TOKYO (Reuters) - Japanese Finance Minister Taro Aso said on Friday that he would closely watch the United States’ move to impose tariffs on up to $60 billion of Chinese goods.
Aso made the comment just hours after U.S. President Donald Trump signed a presidential memorandum that will target Chinese imports, though only after a 30-day consultation period that gives China space to respond.
The threatened tariffs and possible investment restrictions on China stem from a U.S. investigation of alleged theft of U.S. intellectual property by Chinese companies.
“Japan, as well as the United States, understands the importance of strengthening and effectively enforcing protection of intellectual property,” Aso told reporters after a cabinet meeting.
Aso added that he needed to examine the U.S. memorandum in detail.
The yen hit a 16-month high against the dollar on Friday as traders sought safety in the Japanese currency after the U.S. announcement caused worry over global trade tensions, triggering a selloff on Wall Street and stock markets in Asia.
The dollar fell to as low as 104.635 yen, its lowest since November 2016, in early Asian trade as the safe haven Japanese currency pushed higher.
Chief Cabinet Secretary Yoshihide Suga warned against yen’s gains on Friday, saying that he would closely monitor market movements “with a sense of urgency”.

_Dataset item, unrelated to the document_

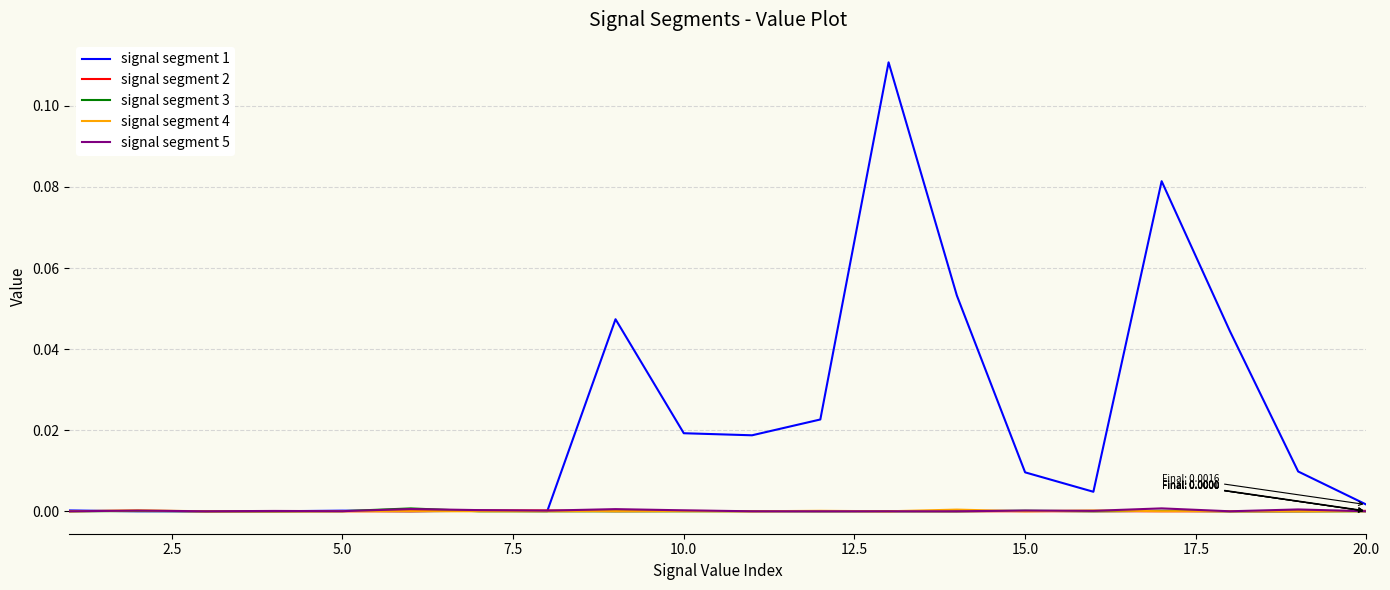

Is this an area chart (filled region under the line)?

No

The top government spokesman also said it would be extremely regrettable if U.S. tariffs on steel and aluminum apply to Japan, and that he would continue to urge the United States to exempt his country.
Trump’s steel and aluminum tariffs, which are tied to Section 232 of the 1962 Trade Expansion Act, go into effect on Friday. Canada and Mexico have been given initial exemptions from the 25 percent steel and 10 percent aluminum tariffs.
U.S. Trade Representative Robert Lighthizer told U.S. lawmakers on Thursday that the European Union, Argentina, Australia, Brazil and South Korea, would also be exempted.